Priorities for the population would include schools, housing and staffed health clinics — not just temporary facilities. Ample permanent construction projects would offer tangible social service results from peace. It also provides employment opportunity to replace militancy based compensation. During the transition period guarding still could be funded and, where necessary, “transit rights” payments made too. However, the market compensation for construction jobs should be higher to promote the societal status of those earning through peaceful occupations.

Another necessary component is enhanced administration of speedy and equitable justice. Historically, in rural areas local khans resolved problems quickly, or the people turned to a “jirga” of village elders. Both approaches remain rooted in the local culture, despite occasional abuses and Taliban efforts to eliminate those who would not apply their version of Islamic justice. Going forward there should still be room for traditional community-based dispute resolution practices to continue, but without the existing veto power of the Political Agents for the FATA. The end to legacy Frontier Crimes Regulations and “collective responsibility” under them is necessary. Relinquishment of such powers can be protectively insulated by early extension of a modernized civil juridical system to FATA, like that which is now being implemented in the Peshawar High Court. These steps would signal the necessary rapidity of political consolidation. The speedy and fair administration of justice would eliminate a vulnerability the Taliban long exploited along the frontier.

A concomitant part of the process could be American brokered reciprocal restraint of present artillery and other armed exchanges between Pakistan and India in Kashmir. If a ceasefire holds, the next confidence building measure would trade Indian covert actions in Baluchistan in return for Pakistan’s in Bangladesh, which allegedly seek to drive Muslim immigrants into India to upset the political balance in Assam province. The success of “conscious parallelism” through self-restraint would promote detente, as in the Cold War. Specific American aid could be contingent upon and promote the integrity of these informal processes.
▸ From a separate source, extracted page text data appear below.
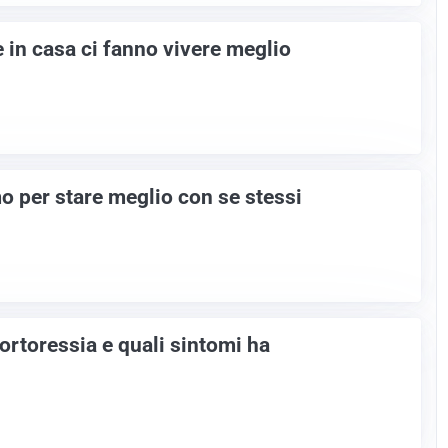
e in casa ci fanno vivere meglio
 per stare meglio con se stessi
ortoressia e quali sintomi ha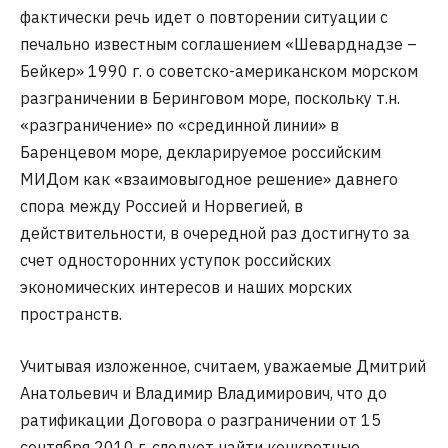
фактически речь идет о повторении ситуации с
печально известным соглашением «Шеварднадзе –
Бейкер» 1990 г. о советско-американском морском
разграничении в Беринговом море, поскольку т.н.
«разграничение» по «срединной линии» в
Баренцевом море, декларируемое российским
МИДом как «взаимовыгодное решение» давнего
спора между Россией и Норвегией, в
действительности, в очередной раз достигнуто за
счет односторонних уступок российских
экономических интересов и наших морских
пространств.
Учитывая изложенное, считаем, уважаемые Дмитрий
Анатольевич и Владимир Владимирович, что до
ратификации Договора о разграничении от 15
сентября 2010 г. следует найти конкретные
U.S. interests are ultimately served by accelerating communication of what peace will bring to South Asia. The new approach would come at ebb tide in the funding flow to our opponents, helping to blunt Russian arms support. The human and economic cost will be lower than that of conflict. Aid can be structured to transition society from an arms-bearing living to one of trade and commerce, with tangible benefit to the Af-Pak Pukthun population. The United States can avoid the political mistake made in the Soviet/Afghan war of receiving no political credit, for sufficient pacification in the frontier permits “branding” efforts as U.S. sponsored—without necessarily placing a target on projects as before. Last, but not least, distraction from rising threats will diminish, enhancing our ability to devote freed assets to confront them; we would no longer be “stuck on the fly paper.”